The Matrix Organization and the Future of Test Management

I stumbled across an article by Steven Sinofsky where he discusses the merits of the Functional vs. Product team (tl;dr – managers of a discipline – e.g. all testers vs. Feature teams). Although the article was published just a year ago, Steve is discussing an organizational change from a decade ago in Windows where development, test, and program management all reported to respective vice presidents of those roles. If my memory is correct, there were over 3000 testers reporting to a VP of Test. Of course, everyone interacted, but Steve was a huge proponent of BUFD and test-last approaches, and I think the product quality reflected that approach.

Reading the article about functional testing reminded me how much that model doesn’t work – but here I am in 2017, and I’m the manager of a QA team of almost 40 people…

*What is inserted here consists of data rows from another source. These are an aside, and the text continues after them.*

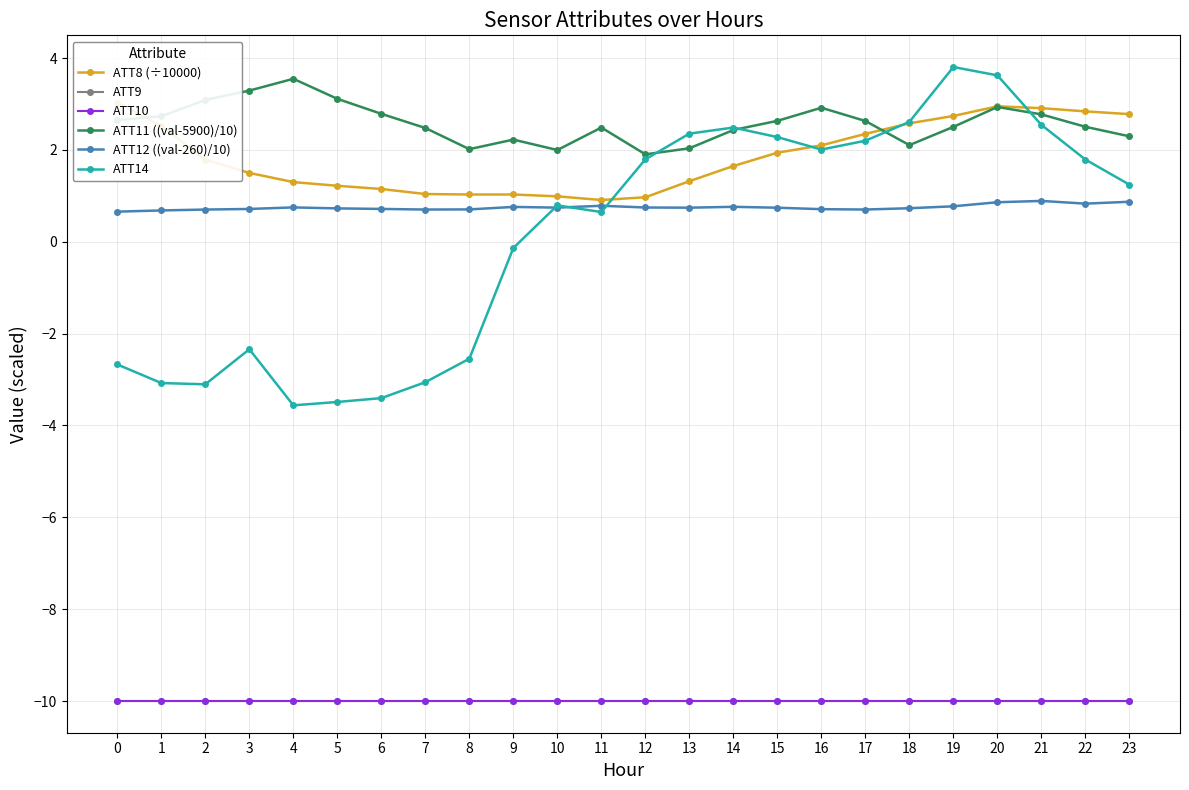

What is the highest value of the ATT11 ((val-5900)/10) series?

3.5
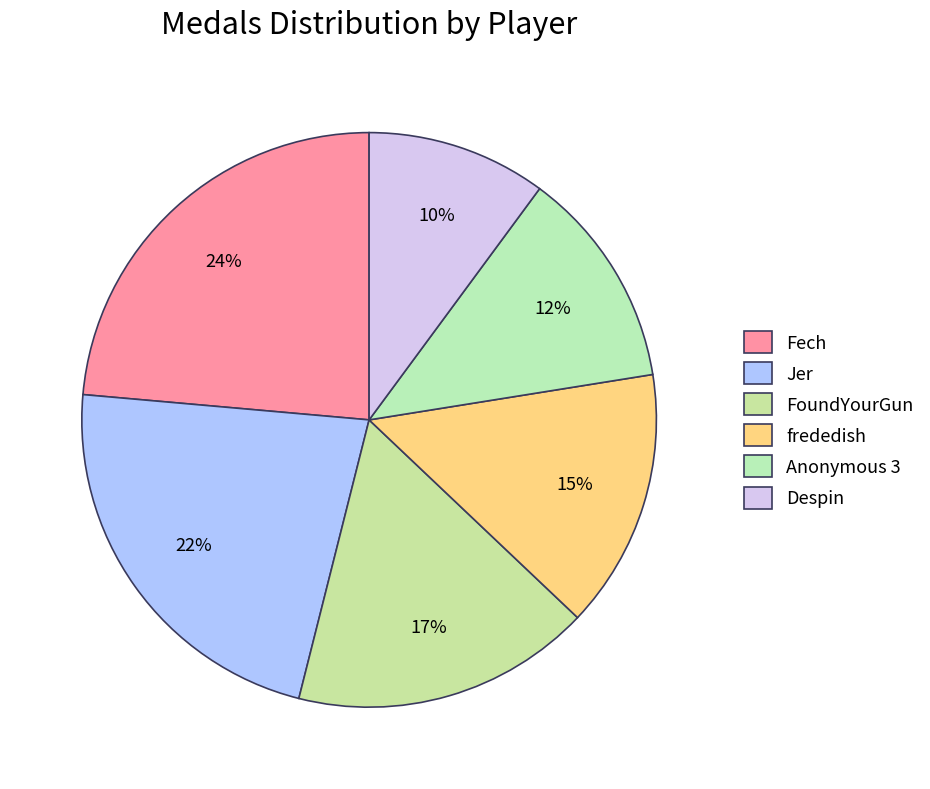

Which slice is the largest?

Fech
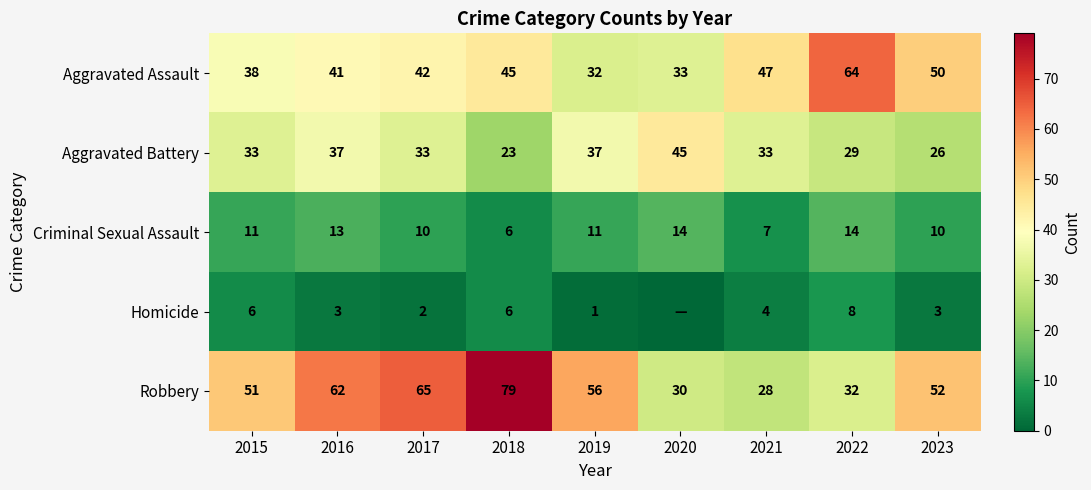

Is the value of Aggravated Battery at 2015 greater than the value of Aggravated Assault at 2017?

No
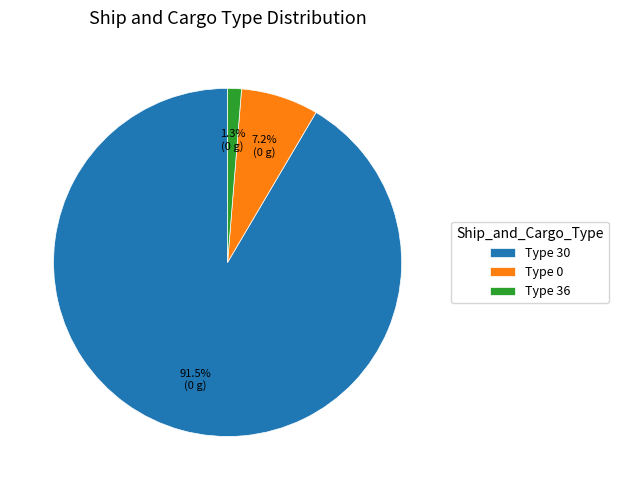

How many slices are in this pie chart?

3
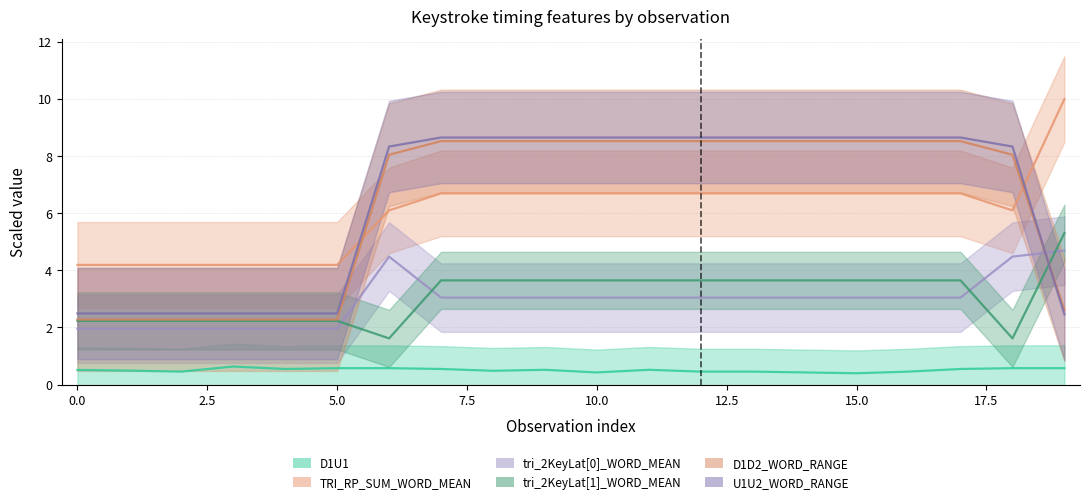

What is the value of the TRI_RP_SUM_WORD_MEAN point at the 10th from the left?

6.7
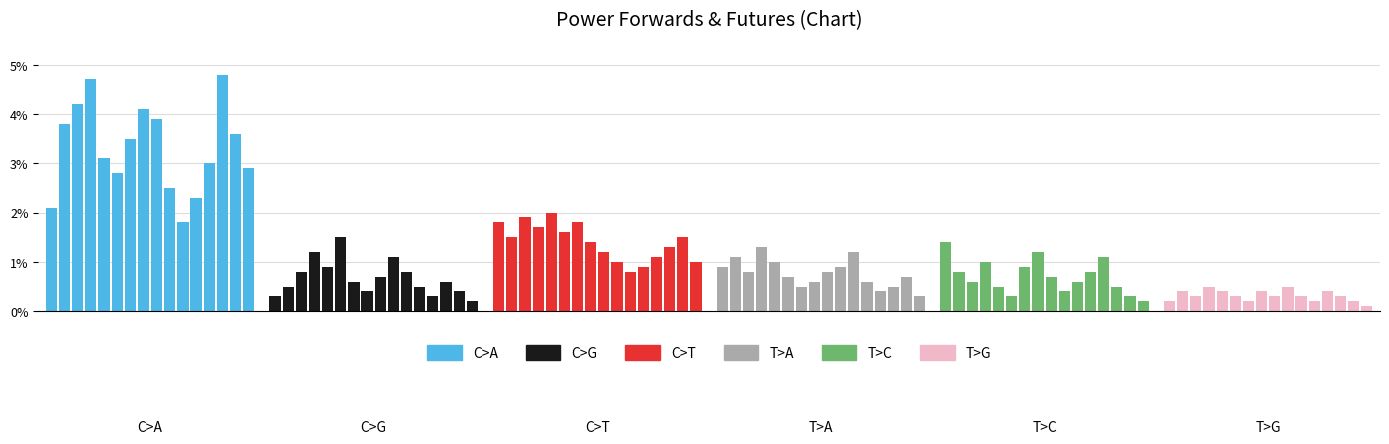

What value does the T>A series have at 6?

0.5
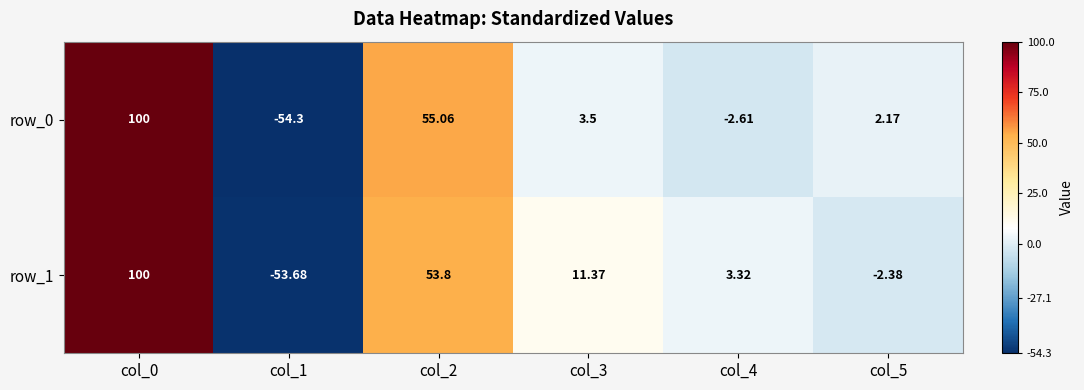

What is the smallest value displayed?

-54.3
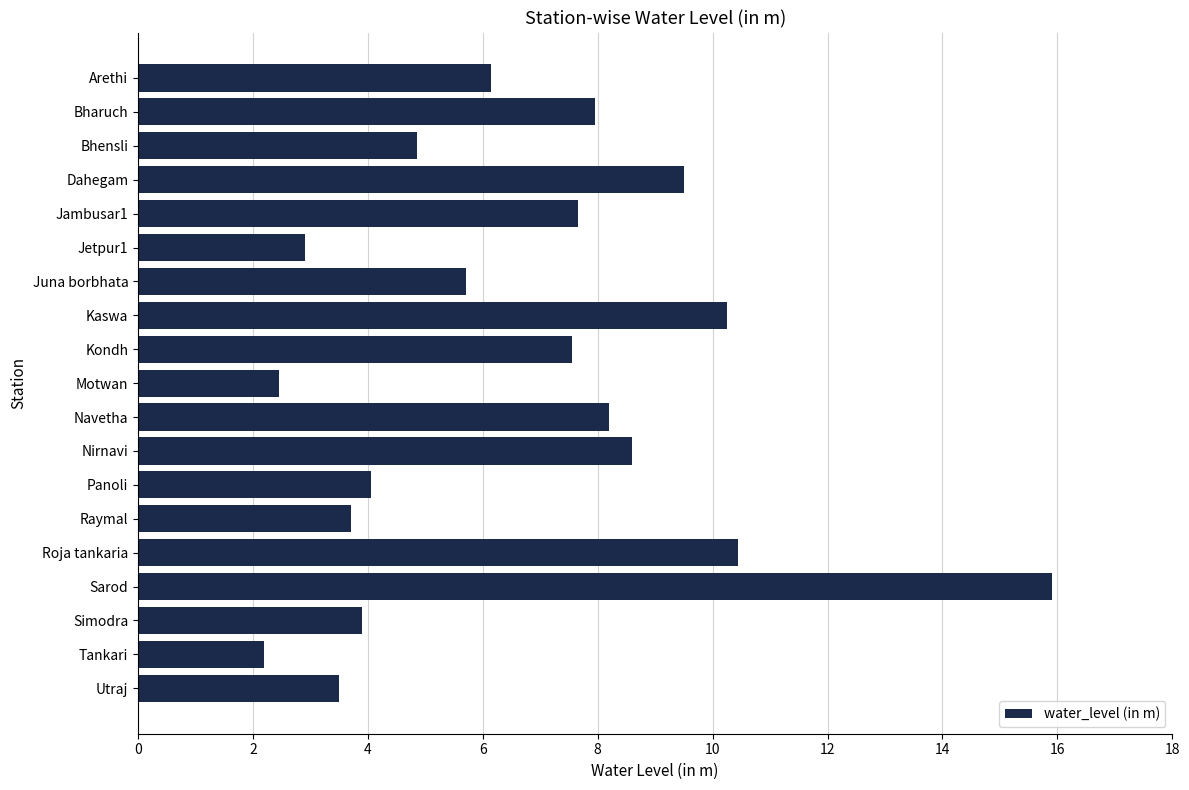

What is the approximate value at Navetha?

8.2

But it’s not the same. I think a lot of QA/Test organizations today (mine included) are run as a matrix organization – meaning that people in my organization have two different reporting lines. They meet regularly (including 1:1s) with feature team leads, and meet with me (1:1s and informally) to help solve problems, brainstorm, or share stories.

In Agile Testing (Crispin, Gregory), there’s a line that captures my feelings about the manager role exactly.

Rather than keeping the testers separate as an independent team to test the application after coding, think about the team as a community of testers. Provide a learning organization to help your testers with career development and a place to share ideas and help each other. If the QA manager becomes a practice leader in the organization, that person will be able to teach the skills that testers need to become stronger and better able to cope with the ever-changing environment.

In this model, I’m responsible for making sure my team have the skills and knowledge to be successful. I like the idea of being a practice leader, and think it serves the team well.

Long time readers may recall that when I joined Microsoft Teams, I was the sole quality guy in charge of getting a bunch of developers to worry about writing quality code. That model (mostly) worked as well, but probably only because I have a chunk of experience both in testing, and in dealing with ornery developers. A main point is that I didn’t really have embedded testers on that team, and overall, the team was quite non-agile anyway – but I did a good job on that team making sure we had a quality product despite ourselves, and I’ll always be proud of that.

I bring up the Teams story, because I can see a path where I do not have a team (or not a large) team anymore. As I build a community of practice around test and quality, and as our development teams take on more and more responsibility for quality practices, I can see a world where (most of) my team reports only to feature team leads, and my role (if it’s worthy of employment) is purely a practice leader in quality and testing for my organization. It won’t happen next month, and not even next year…but it’s a path that makes sense to me (and one I’ve mentioned on the podcast a few times too).

And of course, if I can see this future, odds are that someone else has already gone through this exact transition, and more will follow.

And so begins the downward spiral of the Test and QA Manager. May we all survive the revolution.

Comments

  1. In your matrix organization, does your QA staff report to you on a solid line or dotted line? I’m curious who their primary manager is, and whether that is likely to change.

    1. Excellent point. The QA org has reported *directly* to me up to this point – BUT, to make things easier for finance (and for other reasons), I’m moving a big chunk of my org to work for product / feature owners, and those folks will “dotted line” report to me.

      One thing I’ve been clear on, is that while the reporting structure changes, nothing else does.